Anyone who knows me knows I love my cuppa hot java. It’s been a habit for the last few years (and then some) to have at least two big mugs of black coffee first thing in the morning simply to function at a normal level. And, despite my preaching to the opposite in a previous post on Creativity and How to Deal With Mental Blocks, I have begun to rely on coffee and caffeinated drinks to kick start the inspiration… that is until the last week.
I don’t want to drug myself to function normally. I won’t drink it just for the caffeine hit, and put up with dire, satan-spawn machine coffee because it’s the only version of the drink available to me. I want to enjoy coffee for the flavour, the ceremony and the experience.
I expected that quitting coffee cold turkey would lead to some rotten withdrawal headaches, depleted productivity and a pretty crotchety nature. It has certainly been that way anytime I’ve tried it in the past… and I’ve given up within a day of the resolution. Pretty lame to say the least.
I read a few sources that said the cold turkey route was the least effective. Gradual phasing out of the offending substance was the best, and replacing the bad habit with another, better habit would be the best.

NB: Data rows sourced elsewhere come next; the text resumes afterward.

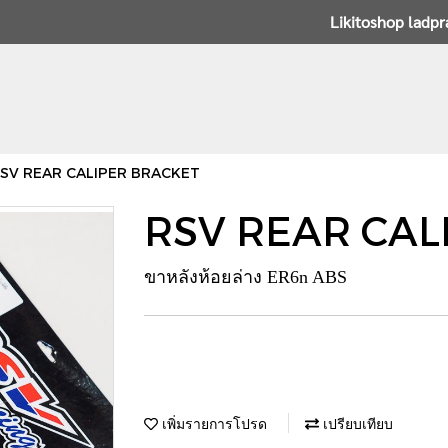
Likitoshop ladp
SV REAR CALIPER BRACKET
RSV REAR CAL
ขาหลังห้อยล่าง ER6n ABS
เพิ่มรายการโปรด
เปรียบเทียบ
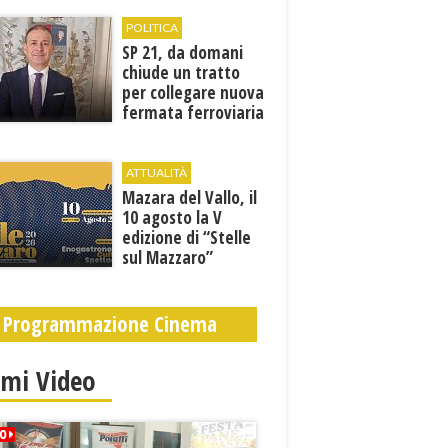
POLITICA
SP 21, da domani
chiude un tratto
per collegare nuova
fermata ferroviaria
all’aeroporto di
Birgi
ATTUALITÀ
Mazara del Vallo, il
10 agosto la V
edizione di “Stelle
sul Mazzaro”
Programmazione Cinema
imi Video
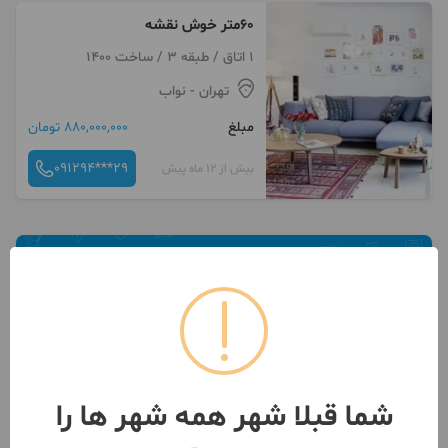
۶۰متر خوش نقشه
1 اتاق / طبقه 3 / ساخت 1400
تهران
- نواب
مبلغ
880,000,000 تومان
091294***29
بیش از 12 ماه پیش
شما قبلا شهر همه شهر ها را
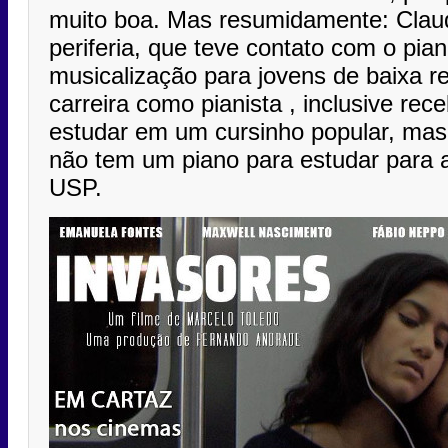
muito boa. Mas resumidamente: Clau
periferia, que teve contato com o p
musicalização para jovens de baixa re
carreira como pianista , inclusive re
estudar em um cursinho popular, mas
não tem um piano para estudar para a
USP.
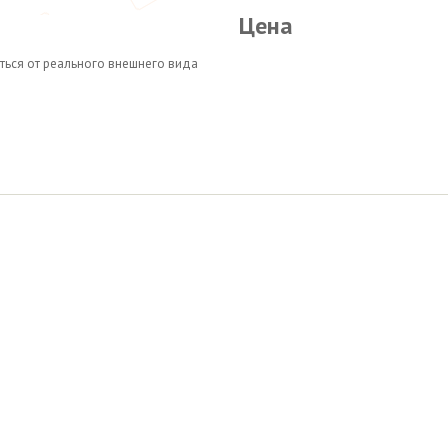
Цена
ться от реального внешнего вида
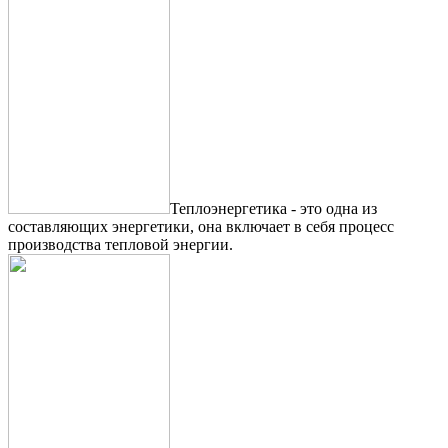
Теплоэнергетика - это одна из
составляющих энергетики, она включает в себя процесс
производства тепловой энергии.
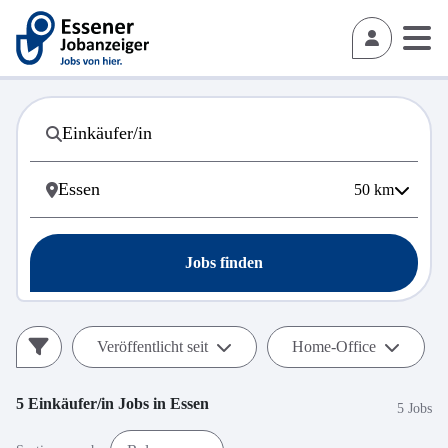
50
km
Jobs finden
Veröffentlicht seit
Home-Office
5
Einkäufer/in
Jobs in
Essen
5 Jobs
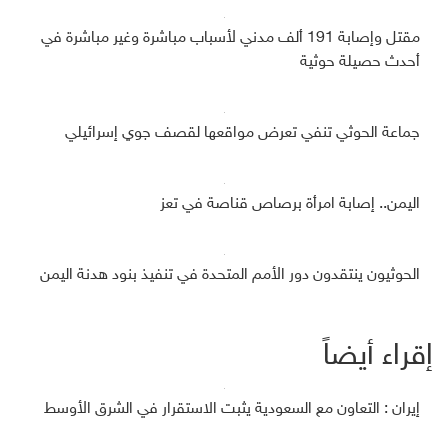
مقتل وإصابة 191 ألف مدني لأسباب مباشرة وغير مباشرة في
أحدث حصيلة حوثية
جماعة الحوثي تنفي تعرض مواقعها لقصف جوي إسرائيلي
اليمن.. إصابة امرأة برصاص قناصة في تعز
الحوثيون ينتقدون دور الأمم المتحدة في تنفيذ بنود هدنة اليمن
إقراء أيضاً
إيران : التعاون مع السعودية يثبت الاستقرار في الشرق الأوسط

So I ignored the advice and cut myself off from the bean. Bizarrely, this time I had none of the horrendous withdrawals. It’s quite strange, though I can point to a few helpers that may have taken the edge off of it.
Green smoothies are the most wonderful invention I’ve come across recently. In the past, for me, green smoothie a day keeps the hangover at bay, to say the least, never mind withdrawal headaches from a sudden lack of caffeine. They also provide that inspirational kick first thing in the morning.
Instant chicory coffee is strangely more-ish and yummy. It looks, smells and tastes enough like coffee to fool me into not feeling deprived of its caffeinated distant cousin.
Having a few days working from home with a laid back schedule also took the pressure off, and so I stopped stressing out that the caffeine dip would stop me from meeting any imminent deadlines.
So now I’m on day eight, and feeling rather calm. My pace has slowed a little, but I’ve got such a consistent energy level from the moment I wake up to the moment my head hits the pillow at night, that I’m more productive overall.
My conversations are more reserved, but I can keep to a point rather than meandering off on tangents that have no relevance to the topic and little interest from the listener! My coordination has also improved – I would normally consider myself quite a klutz, but now I’m much more aware of the periphery and much less jumpy or prone to surprises.
Or perhaps I just had so much caffeine in my system it kept me going til now, and the withdrawals will kick in about noon tomorrow.